President Bush Wednesday evaded blame for his administration’s use of paid media commentators to promote his agenda, claiming such payments by the Education Department were improper and new leadership was now in place.
Rather than accept responsibility for the misuse of taxpayer funds, Bush leveled blame at officials at the Education Department for paying conservative commentator Armstrong Williams $240,000 to tout his landmark education plan, “No Child Left Behind.”
Bush said it was an improper use of government funds, and told a news conference: “I expect my Cabinet secretaries to make sure that that practice doesn’t go forward. There needs to be independence.”

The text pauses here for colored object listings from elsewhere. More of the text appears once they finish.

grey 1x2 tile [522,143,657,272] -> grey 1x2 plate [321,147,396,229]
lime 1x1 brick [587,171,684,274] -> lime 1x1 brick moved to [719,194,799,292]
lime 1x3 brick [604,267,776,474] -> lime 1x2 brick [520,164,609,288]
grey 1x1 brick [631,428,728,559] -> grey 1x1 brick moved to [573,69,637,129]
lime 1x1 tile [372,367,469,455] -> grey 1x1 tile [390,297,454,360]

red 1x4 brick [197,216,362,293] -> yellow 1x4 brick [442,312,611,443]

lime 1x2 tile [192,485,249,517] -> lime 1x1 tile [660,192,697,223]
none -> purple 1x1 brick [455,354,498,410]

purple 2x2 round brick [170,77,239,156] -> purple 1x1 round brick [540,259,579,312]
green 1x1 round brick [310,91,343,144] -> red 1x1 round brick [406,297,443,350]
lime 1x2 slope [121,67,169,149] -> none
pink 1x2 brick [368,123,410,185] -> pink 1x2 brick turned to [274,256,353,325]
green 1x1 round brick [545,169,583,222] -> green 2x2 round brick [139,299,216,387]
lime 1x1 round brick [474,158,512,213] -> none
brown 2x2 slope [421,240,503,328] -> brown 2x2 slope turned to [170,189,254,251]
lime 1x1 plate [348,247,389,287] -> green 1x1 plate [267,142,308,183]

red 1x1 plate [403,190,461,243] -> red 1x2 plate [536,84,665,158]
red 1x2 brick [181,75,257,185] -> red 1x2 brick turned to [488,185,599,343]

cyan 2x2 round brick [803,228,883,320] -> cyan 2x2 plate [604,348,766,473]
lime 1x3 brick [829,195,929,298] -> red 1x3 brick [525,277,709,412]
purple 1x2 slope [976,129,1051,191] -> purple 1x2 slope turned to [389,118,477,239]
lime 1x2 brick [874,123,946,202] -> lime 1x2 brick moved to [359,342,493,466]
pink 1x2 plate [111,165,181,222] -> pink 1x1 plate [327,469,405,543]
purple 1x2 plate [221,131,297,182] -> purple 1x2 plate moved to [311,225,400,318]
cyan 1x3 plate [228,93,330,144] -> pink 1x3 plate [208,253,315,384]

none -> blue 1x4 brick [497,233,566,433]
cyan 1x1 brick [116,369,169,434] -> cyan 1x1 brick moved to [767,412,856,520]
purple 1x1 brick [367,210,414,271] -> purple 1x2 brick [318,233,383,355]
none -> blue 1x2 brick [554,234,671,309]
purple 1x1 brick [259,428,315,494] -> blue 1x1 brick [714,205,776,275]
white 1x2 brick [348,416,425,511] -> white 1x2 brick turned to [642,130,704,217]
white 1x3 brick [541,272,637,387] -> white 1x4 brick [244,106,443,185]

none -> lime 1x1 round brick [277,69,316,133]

Federal communications regulators earlier this month opened an investigation into whether Williams violated a ban on “payola” in promoting the education law.
Senate Democrats on Wednesday asked the Government Accountability Office to also investigate syndicated columnist Maggie Gallagher, who had a nearly $22,000 contract with the Department of Health and Human Services to help promote Bush’s initiative encouraging marriage.
Bush said the White House was unaware of the payments to Williams.
Asked what will happen to officials at the Education Department who made the decision to pay Williams, Bush said: “We’ve got new leadership going to the Department of Education.”
White House domestic policy adviser Margaret Spellings is replacing Rod Paige as education secretary.
“But all our Cabinet secretaries must realize that we will not be paying, you know, commentators to advance our agenda. Our agenda ought to be able to stand on its own two feet,” Bush said.
Williams has acknowledged that the Education Department’s outside media firm paid $240,000 to a public relations company he owns to promote Bush’s education act during a television show he owned and hosted.
U.S. law requires that radio or television stations, as well as individuals, disclose on air when they have received compensation to talk about a product or issue.
After the Education Department compensation became public, Williams admitted “poor judgment.”
He said he had been a strong backer of the law and that he was not influenced by outside parties. Tribune Co.’s syndication unit, Tribune Media, has canceled his column.